Written task - Express the data below as a Markdown table with two columns, Row and Line, numbering each nonblank line in order. Leave out the pictures.
=== Section Start ===
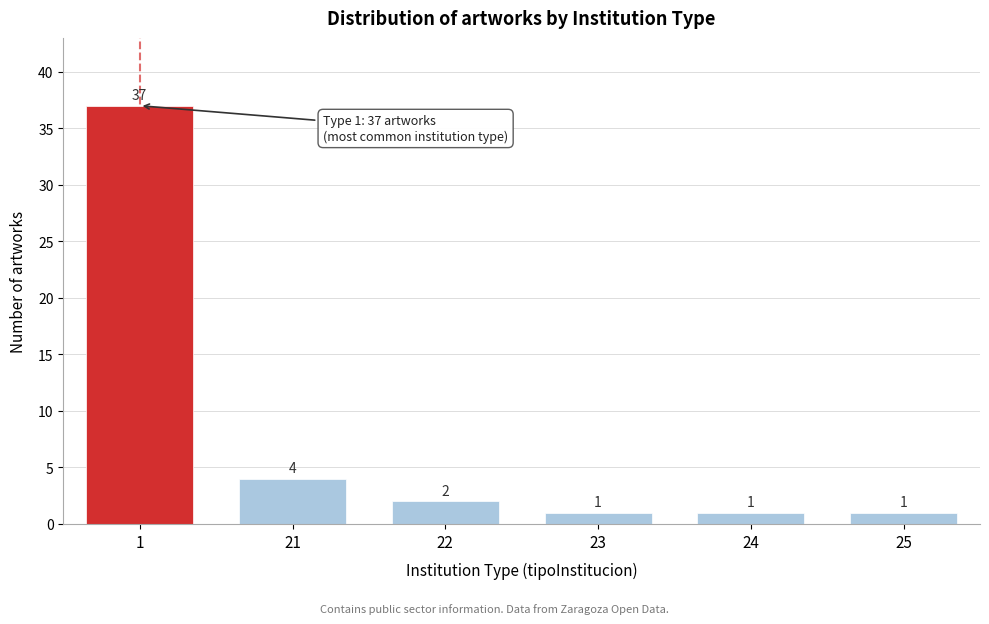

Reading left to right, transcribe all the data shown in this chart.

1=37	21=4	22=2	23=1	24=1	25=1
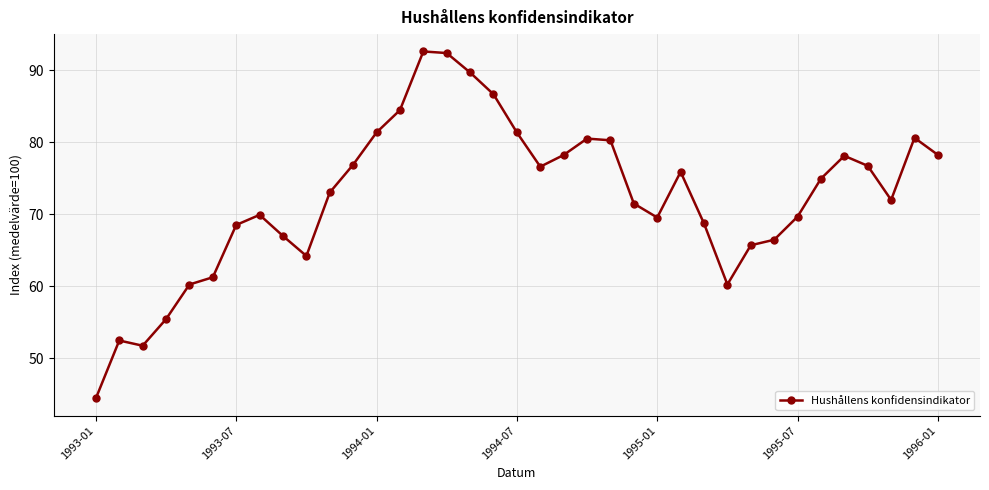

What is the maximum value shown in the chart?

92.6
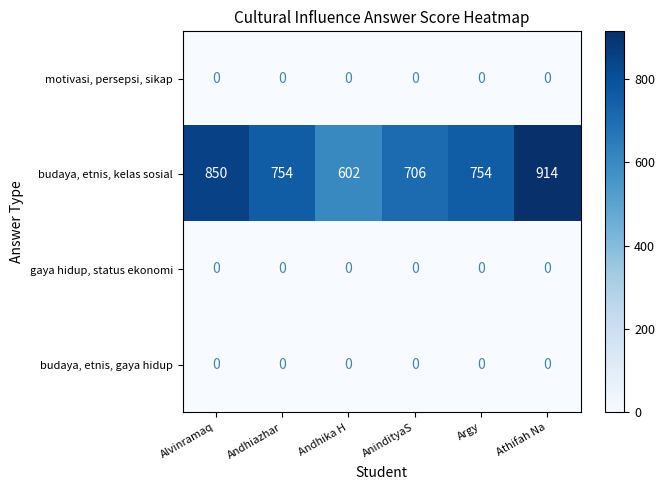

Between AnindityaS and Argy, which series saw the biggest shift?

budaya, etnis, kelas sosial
=== Section End ===
Answer below -
| Row | Line |
|---|---|
| 1 | Reading left to right, transcribe all the data shown in this chart. |
| 2 | 1=37	21=4	22=2	23=1	24=1	25=1 |
| 3 | What is the maximum value shown in the chart? |
| 4 | 92.6 |
| 5 | Between AnindityaS and Argy, which series saw the biggest shift? |
| 6 | budaya, etnis, kelas sosial |